AviationAtom [3 hidden]5 mins ago
Markdown support and the like are useful but their need to cram AI and account sign-in into it definitely seemed over the top. When they got rid of Wordpad I kind of anticipated them trying to pivot Notepad more in that direction.
ale42 [3 hidden]5 mins ago
For what it matters, Windows Server 2025 still has the edit field in a wrapper.
James_K [3 hidden]5 mins ago
The renaming of “my computer” to “this PC” was quite telling.
sandworm101 [3 hidden]5 mins ago
Every horrible windows story is yet another glorious day for linux.

Fyi, in Mint if you search application for "notepad", "Text Editor" is the first result.
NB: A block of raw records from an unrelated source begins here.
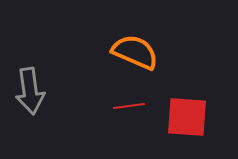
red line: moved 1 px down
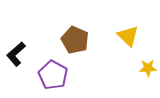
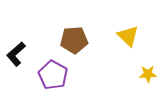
brown pentagon: moved 1 px left; rotated 28 degrees counterclockwise
yellow star: moved 6 px down
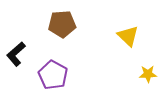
brown pentagon: moved 12 px left, 16 px up
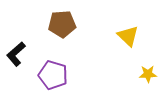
purple pentagon: rotated 12 degrees counterclockwise
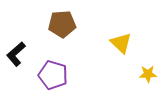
yellow triangle: moved 7 px left, 7 px down
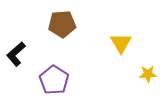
yellow triangle: rotated 15 degrees clockwise
purple pentagon: moved 1 px right, 5 px down; rotated 16 degrees clockwise
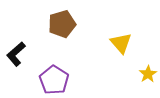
brown pentagon: rotated 12 degrees counterclockwise
yellow triangle: rotated 10 degrees counterclockwise
yellow star: rotated 30 degrees counterclockwise
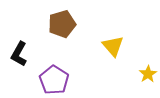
yellow triangle: moved 8 px left, 3 px down
black L-shape: moved 3 px right; rotated 20 degrees counterclockwise
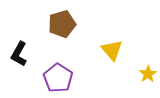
yellow triangle: moved 1 px left, 4 px down
purple pentagon: moved 4 px right, 2 px up
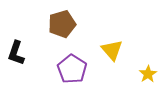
black L-shape: moved 3 px left, 1 px up; rotated 10 degrees counterclockwise
purple pentagon: moved 14 px right, 9 px up
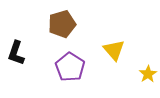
yellow triangle: moved 2 px right
purple pentagon: moved 2 px left, 2 px up
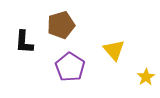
brown pentagon: moved 1 px left, 1 px down
black L-shape: moved 8 px right, 11 px up; rotated 15 degrees counterclockwise
yellow star: moved 2 px left, 3 px down
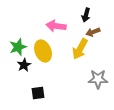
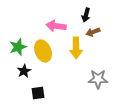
yellow arrow: moved 4 px left, 1 px up; rotated 30 degrees counterclockwise
black star: moved 6 px down
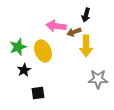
brown arrow: moved 19 px left
yellow arrow: moved 10 px right, 2 px up
black star: moved 1 px up
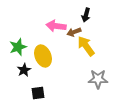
yellow arrow: rotated 145 degrees clockwise
yellow ellipse: moved 5 px down
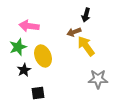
pink arrow: moved 27 px left
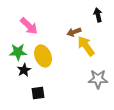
black arrow: moved 12 px right; rotated 152 degrees clockwise
pink arrow: rotated 144 degrees counterclockwise
green star: moved 5 px down; rotated 18 degrees clockwise
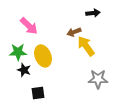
black arrow: moved 5 px left, 2 px up; rotated 96 degrees clockwise
black star: rotated 24 degrees counterclockwise
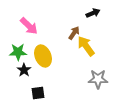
black arrow: rotated 16 degrees counterclockwise
brown arrow: moved 1 px down; rotated 144 degrees clockwise
black star: rotated 16 degrees clockwise
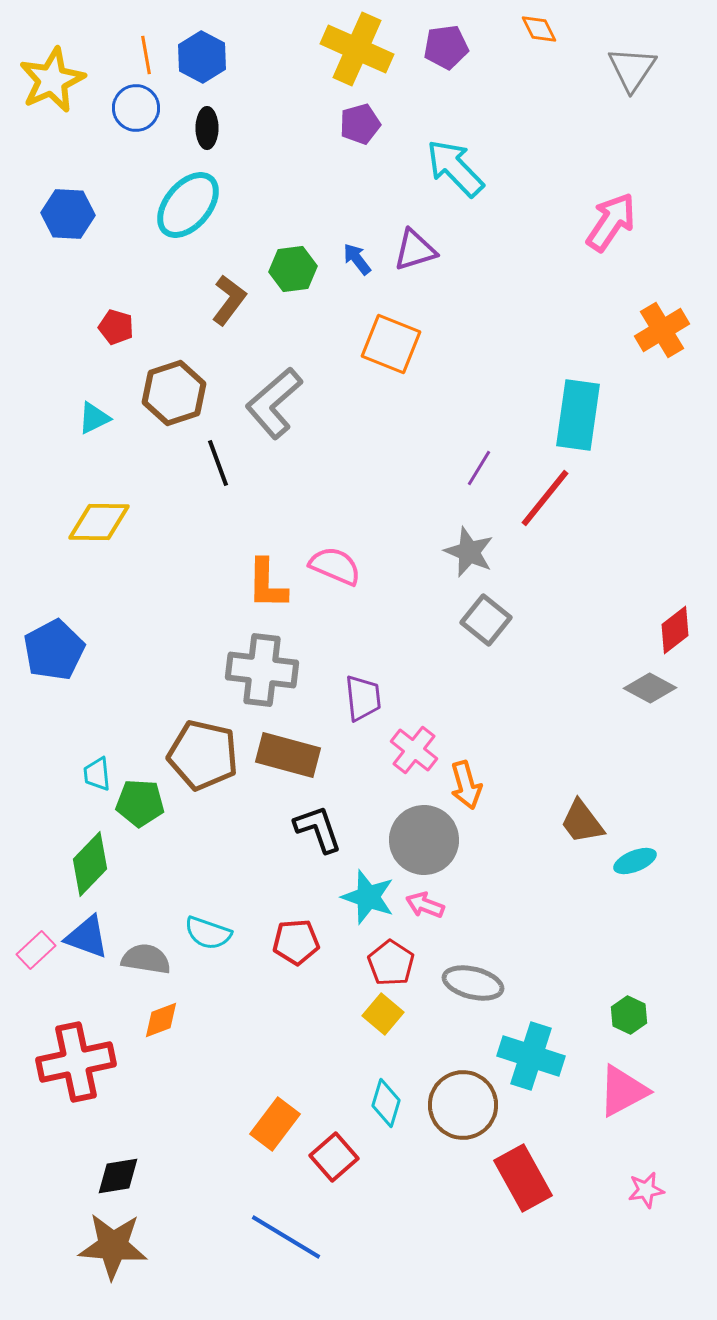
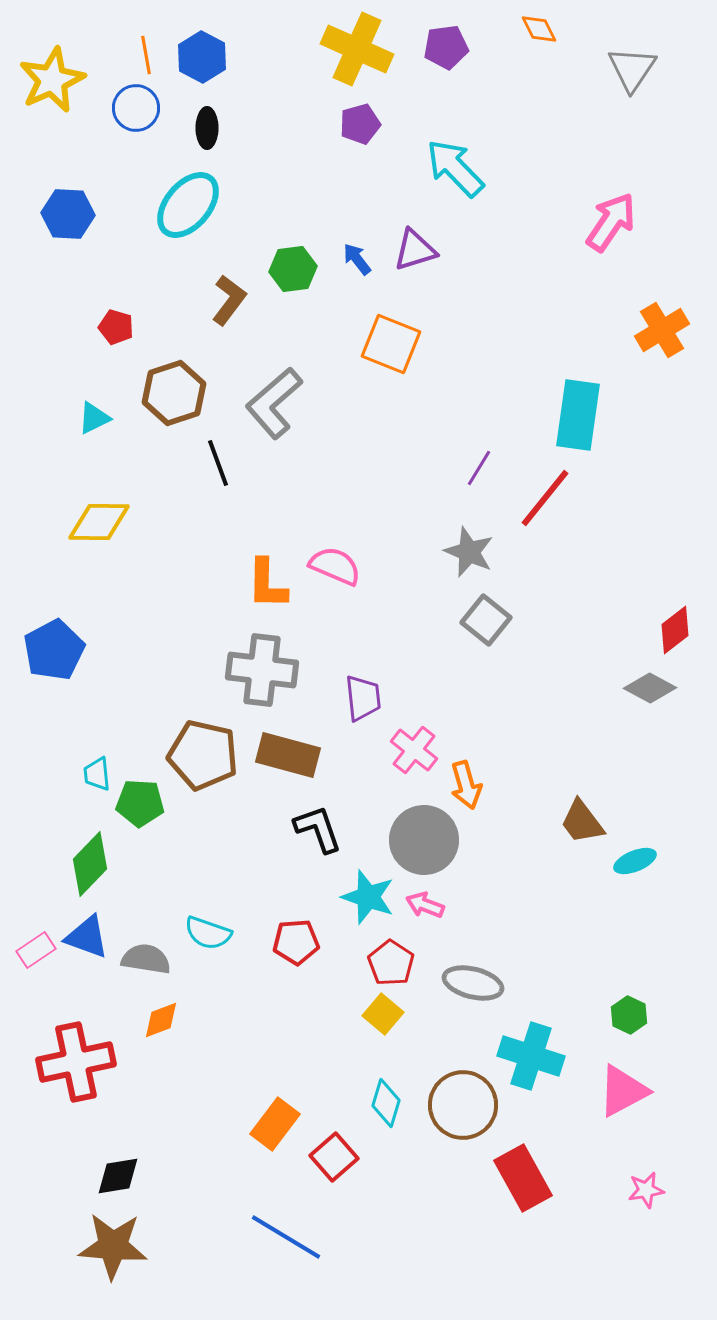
pink rectangle at (36, 950): rotated 9 degrees clockwise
That is curated search done right. Search for notepad on windows and you probably get an ad for a travel website.

aruggirello [3 hidden]5 mins ago
> That is curated search done right.

Adding keywords in the relevant .desktop files should be enough to make this work in other DE's too. I just tried it in KDE (by adding a 'comment=... (like notepad)' line in ~/.local/share/applications/org.kde.kwrite.desktop), it works as expected

AviationAtom [3 hidden]5 mins ago
Cinnamon is cool and all but I prefer KDE Plasma. It seems to eliminate all the pain points Linux desktop environments typically have and everything just works. Pair it with Debian and you got a solid system.
avtar [3 hidden]5 mins ago
> Pair it with Debian

A KDE dev mentioned on a podcast that issues related to Debian Stable get closed automatically on their bug tracker because fixes don't get backported :/

https://old.reddit.com/r/linux/comments/1pneqp4/kde_dev_do_n...

My wife was complaining about Windows issues so I ended up installing Fedora with KDE on her laptop. I would have preferred Debian but using Testing (as suggested by the dev) doesn't some ideal.

plagiarist [3 hidden]5 mins ago
It just makes sense to show travel deals. Why would an OS show text editors when searching for text editors? Obviously it can show something far more lucrative by matching what it knows from spyware AI taking screenshots of your every action.
Animats [3 hidden]5 mins ago
How can Microsoft legally do that? Notepad++ is GPL-licensed open source. It's on Github.[1]